Wednesday, May 23, 2012

Charles Parker: One-Party Government Will Get Things Done

The Congressional Budget Office announced this week that the economy would be shattered – at least temporarily - in the first quarter of 2013 if current policy stands.  President Obama and the Congress agreed earlier to increase tax rates and to implement $100 billion in spending cuts – mostly from the Department of Defense.  If this happens, the CBO predicts a growth rate of -1.3% (only in Washington can growth be measured in negative numbers).

There are four options – three of which we deserve for electing these bozos in the first place.  A fourth option is a roll of the dice.

First, Congress could simply let it happen.  Few that have spoken publically from Statuary Hall have advocated this course of action, but it is possible.  The reason we are in this pickle is because partisans (on both sides of the aisle, in both houses, and at both ends of Pennsylvania Avenue) could not come to an agreement in the first place.  So – they could simply say – this is our agreement – so be it.

Second, Congress and the president could forge a new agreement soon – before the campaign heats up in the Fall.  Don’t hold your breath.  There are few statesmen and not nearly enough spines in DC to make the tough political choices that would have to be made.  And the president is out-of-town more than he is home.  The best CSI in the world would not be able to locate fingerprints on tax-and-spend legislation in an Election Year – even if it is months away.

Third, a lame duck session of Congress (with a potential lame duck president) could make changes in November and December.  This would be the most illegitimate of the choices as binding policy would be debated and decided by many who had been booted out or had chosen to leave because they might be booted out.  Lame duck sessions should not be used for major legislation – period.

Finally, Congress could wait until January – when the new group is sworn in – and when there might be a new resident in the White House.  For current members, this is a dicey proposition since no one knows what the majority will look like.   The GOP is worried that Democrats will let taxes go up and the Democrats are worried that the Pentagon won’t get its come-uppance if Republicans control.

The dysfunctionality of the current political situation makes Option Four the most optimum.
But through all of this I have come to another conclusion.  It makes no sense to have a divided government.  The framers did not set up the government to have checks and balances on partisanship.  They structured it to have checks and balances on power between the three branches.  Even with one-party partisanship, the checks and balances will still be implemented.  The Congress and the president and the courts can all make sure that all are within their constitutional limits.
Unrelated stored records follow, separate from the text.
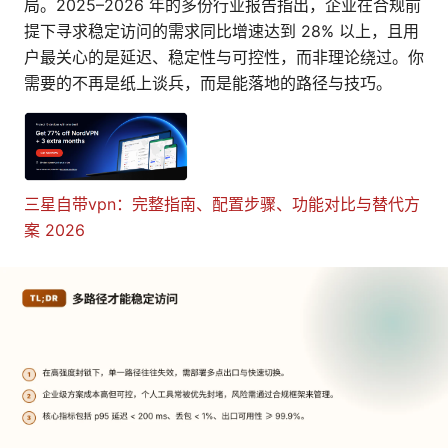
局。2025–2026 年的多份行业报告指出，企业在合规前
提下寻求稳定访问的需求同比增速达到 28% 以上，且用
户最关心的是延迟、稳定性与可控性，而非理论绕过。你
需要的不再是纸上谈兵，而是能落地的路径与技巧。
三星自带vpn：完整指南、配置步骤、功能对比与替代方
案 2026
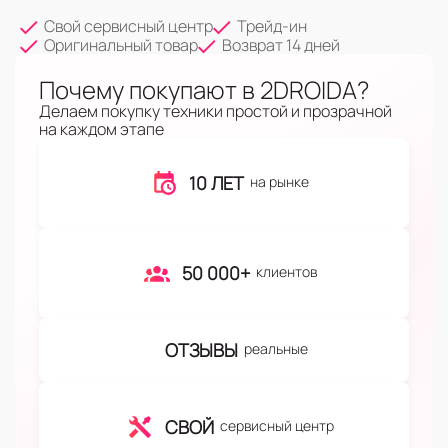
Свой сервисный центр
Трейд-ин
Оригинальный товар
Возврат 14 дней
Почему покупают в 2DROIDA?
Делаем покупку техники простой и прозрачной
на каждом этапе
10 ЛЕТ
на рынке
50 000+
клиентов
ОТЗЫВЫ
реальные
СВОЙ
сервисный центр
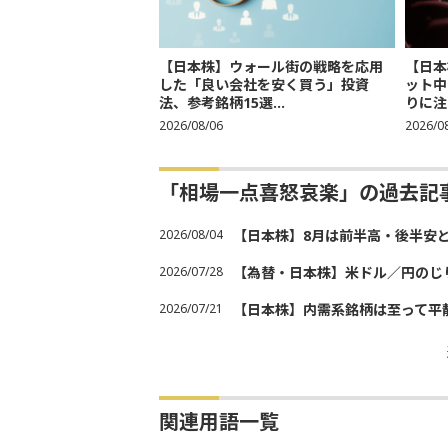
【日本株】ウォール街の戦略を応用
【日本
した「良い会社を安く買う」投資
ット中
法、参考銘柄15選...
りに注
2026/08/06
2026/0
「相場一点喜怒哀楽」の過去記
2026/08/04
【日本株】8月は前半高・後半安
2026/07/28
【為替・日本株】米ドル／円のじ
2026/07/21
【日本株】内需系銘柄は至って平
関連用語一覧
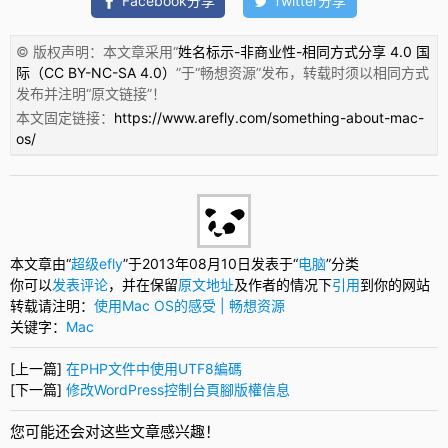
Facebook分享
Twitter分享
© 版权声明：本文章采用“
姓名标示-非商业性-相同方式分享 4.0 国
际（CC BY-NC-SA 4.0）
”于“
畅想资源
”发布，转载时须以相同方式
发布并注明“
原文链接
”！
本文固定链接：
https://www.arefly.com/something-about-mac-
os/
本文章由“
超级efly
”于2013年08月10日发表于“
电脑
”分类
你可以
发表评论
，并在保留
原文地址
及作者的情况下
引用
到你的网站
转载请注明：
使用Mac OS的感受 | 畅想资源
关键字：
Mac
[上一篇]
在PHP文件中使用UTF8編碼
[下一篇]
修改WordPress控制台頁腳版權信息
您可能还会对这些文章感兴趣！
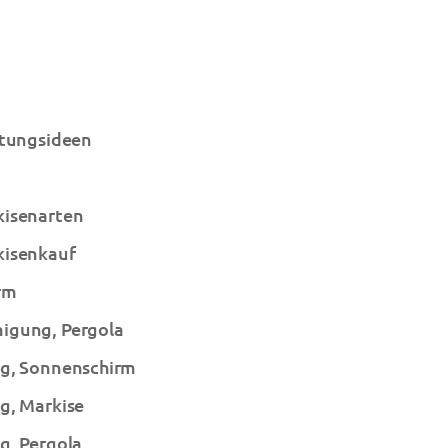
htungsideen
isenarten
isenkauf
rm
gung, Pergola
g, Sonnenschirm
g, Markise
g, Pergola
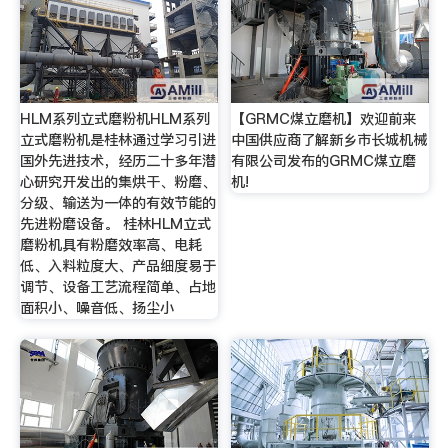
HLM系列立式磨粉机HLM系列
【GRMC煤立磨机】欢迎前来
立式磨粉机是桂林通过学习引进
中国供应商了解新乡市长城机械
国外先进技术，经历二十多年潜
有限公司发布的GRMC煤立磨
心研究开发出的集烘干、粉磨、
机!
分级、输送为一体的有效节能的
先进粉磨设备。 桂林HLM立式
磨粉机具有粉磨效率高、电耗
低、入料粒度大、产品细度易于
调节、设备工艺流程简单、占地
面积小、噪音低、扬尘小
And things will actually get done.

You can follow Charles Parker on Twitter @cpbrevard and on BlogTalkRadio from 8:00 - 8:30 pm Sunday evenings -

1 comment:

  1. Charles we saw the result of a one party Washington when the Dems had complete control from 2009 to 2011. They rammed things down our throats like Obama care and stimulus spending with no cares in the world. I for one would rather some things in Washington remain undone. By the way I was wondering how many times can you spend the same tax dollar? The reason I ask is because the Dems keep telling us they want to pay for their proposals with the same tax increase on the wealthy.